目の前の敵に冷静さを欠いていると、森に声が響いた。
「お前の夢を、憧れを思い出すのじゃ。」
その声は、僕の時間を引き伸ばす。爺の声の意味を考える。僕の夢。それは英雄になること。
英雄はーーーーー僕の憧れた英雄は死なない。
僕は後ろを振り返った。
エリーが泣きながらこちらに何か言っている。でも僕にその声は届かない。聞いていないのではなく、聞こえないのだ。頭が上手く回らない状態だからなのか、死が迫っているからかは定かではない。
爺は余裕を見せているものの、汗の量から心配しているのが分かる。
僕が死ねば、2人はどうなるだろうか。
爺の攻撃が通用しない今、爺とエリーは死ぬ。
ダメだ。そんなのダメだ。失いたくない。
英雄なら、どんな悲惨な運命だってその剣で斬り捨てるだろう。僕の憧れはこんなところで朽ちたりしない。現実に屈したりしない。
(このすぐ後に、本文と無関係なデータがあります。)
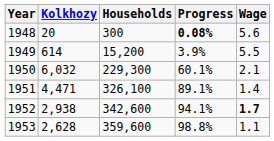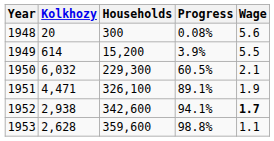1948 | Progress: bold -> normal
1950 | Progress: 60.1% -> 60.5%
1951 | Wage: 1.4 -> 1.9
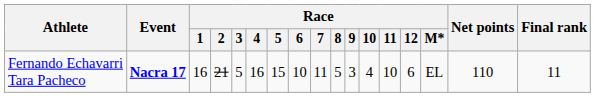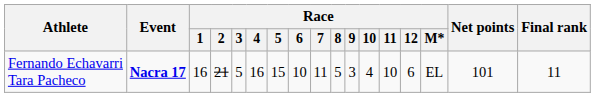Fernando Echavarri Tara Pacheco | Net points: 110 -> 101
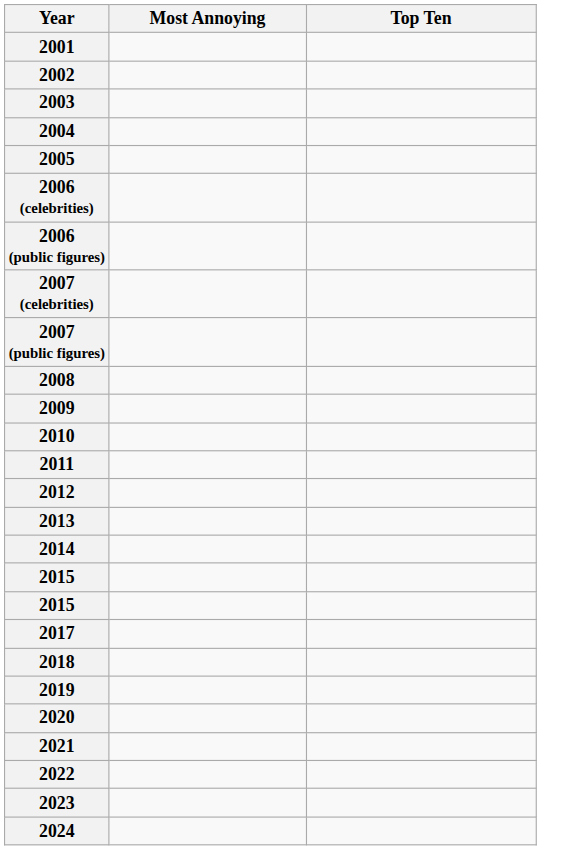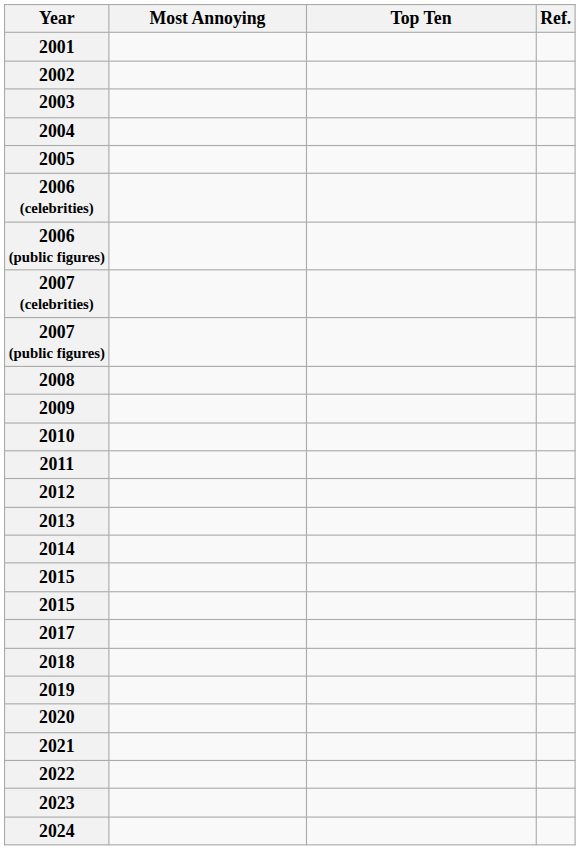+ column: Ref.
覚悟を決めろ。どんな無様な格好を晒してでも僕は亜種を殺す。
かっこいい英雄じゃなくていい。誰かを守れる無様な英雄でいい。
2人を……大切な人を守れるなら。どんな姿でも構わない。
僕から死の恐怖は消えていた。
死を恐れる本能を、心が上回る。亜種を倒せ。
数秒前の僕とは別人の顔だろう。覚悟を決めた漢の顔。
圧倒的プレッシャーの中、僕を淡い光が包み込んだ。そして、また甘美な声が脳に響く。
<ミナスの祝福ーー称号を授与>
称号ーー英雄王之兆
獲得条件ーー資格を持つものが、家族を守るために覚悟を決める。
効能
精神耐性上昇
人間限界突破
英傑之魂
運命改変
英剣召喚
思想共鳴
この声は今の自分に何を与えるのか。アースには考えている時間はない。
幸運。そうとしか言えないタイミングで、称号を手に入れた。
覚悟を決めた英雄に憧れる少年と亜種との戦いが始まろうとしている。